You may not realize it, but echo has been a problem in the PSTN for as long as there have been telephones. You probably haven’t often experienced it, because the telecom industry has spent large sums of money designing expensive echo-cancellation devices. Also, when the endpoints are physically close—e.g., when you phone your neighbor down the street—the delay is so minimal that anything you transmit will be returned back so quickly that it will be indistinguishable from the sidetone[259] normally occurring in your telephone. So, the fact of the matter is that there is echo on your local calls much of the time, but you cannot perceive it with a regular telephone because it happens almost instantaneously. It may help you to understand this if you consider that when you stand in a room and speak, everything you say echos back to you off of the walls and ceiling (and possibly the floor, if it’s not carpeted), but this does not cause any problems because it happens so fast you do not perceive a delay.
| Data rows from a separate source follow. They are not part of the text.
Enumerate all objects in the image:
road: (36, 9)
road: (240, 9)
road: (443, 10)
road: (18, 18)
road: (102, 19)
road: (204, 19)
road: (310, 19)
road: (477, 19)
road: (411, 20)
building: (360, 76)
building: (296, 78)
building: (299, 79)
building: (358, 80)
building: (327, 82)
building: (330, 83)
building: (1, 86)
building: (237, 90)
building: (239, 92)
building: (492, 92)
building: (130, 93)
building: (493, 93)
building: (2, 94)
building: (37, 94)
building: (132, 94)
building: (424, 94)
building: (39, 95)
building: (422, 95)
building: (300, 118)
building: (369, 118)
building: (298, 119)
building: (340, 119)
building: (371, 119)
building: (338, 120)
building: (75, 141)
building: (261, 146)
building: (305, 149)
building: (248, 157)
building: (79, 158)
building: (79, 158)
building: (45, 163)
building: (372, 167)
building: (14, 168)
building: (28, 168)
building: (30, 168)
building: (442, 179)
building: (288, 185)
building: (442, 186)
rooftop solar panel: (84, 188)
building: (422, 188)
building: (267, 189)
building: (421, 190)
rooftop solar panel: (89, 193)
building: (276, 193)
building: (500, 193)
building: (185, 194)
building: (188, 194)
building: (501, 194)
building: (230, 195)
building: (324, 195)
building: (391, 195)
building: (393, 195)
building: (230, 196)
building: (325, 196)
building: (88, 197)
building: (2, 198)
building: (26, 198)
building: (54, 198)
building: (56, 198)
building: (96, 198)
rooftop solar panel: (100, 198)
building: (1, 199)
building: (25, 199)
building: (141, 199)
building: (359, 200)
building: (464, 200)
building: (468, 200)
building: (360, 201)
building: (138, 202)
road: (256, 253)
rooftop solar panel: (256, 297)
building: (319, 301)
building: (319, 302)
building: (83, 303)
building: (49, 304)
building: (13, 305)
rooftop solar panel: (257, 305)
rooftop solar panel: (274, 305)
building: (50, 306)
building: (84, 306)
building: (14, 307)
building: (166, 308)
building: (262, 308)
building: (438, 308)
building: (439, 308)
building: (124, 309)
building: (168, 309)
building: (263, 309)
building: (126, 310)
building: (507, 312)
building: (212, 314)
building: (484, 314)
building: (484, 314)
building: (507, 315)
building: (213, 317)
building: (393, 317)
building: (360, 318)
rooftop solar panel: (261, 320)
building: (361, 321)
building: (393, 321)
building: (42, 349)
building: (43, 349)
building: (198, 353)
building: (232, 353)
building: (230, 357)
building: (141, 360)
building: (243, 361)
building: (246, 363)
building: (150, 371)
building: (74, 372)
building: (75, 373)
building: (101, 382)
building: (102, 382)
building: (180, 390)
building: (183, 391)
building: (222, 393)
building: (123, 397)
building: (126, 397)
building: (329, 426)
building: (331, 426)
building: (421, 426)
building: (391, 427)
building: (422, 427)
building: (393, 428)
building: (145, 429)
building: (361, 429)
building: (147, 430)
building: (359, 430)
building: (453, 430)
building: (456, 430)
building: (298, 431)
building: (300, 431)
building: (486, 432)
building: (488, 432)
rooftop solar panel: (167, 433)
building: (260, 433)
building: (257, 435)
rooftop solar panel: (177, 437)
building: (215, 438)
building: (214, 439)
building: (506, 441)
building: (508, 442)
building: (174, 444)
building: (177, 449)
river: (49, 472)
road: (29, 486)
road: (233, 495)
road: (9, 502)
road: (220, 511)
[259] As discussed in Appendix A, sidetone is a function in your telephone that returns part of what you say back to your own ear, to provide a more natural-sounding conversation.

The reason that VoIP telephone systems such as Asterisk can experience echo is that the addition of a VoIP telephone introduces a slight delay. It takes a few milliseconds for the packets to travel from your phone to the server (and vice versa). Suddenly there is an appreciable delay, which allows you to perceive the echo that was always there, but never really noticeable.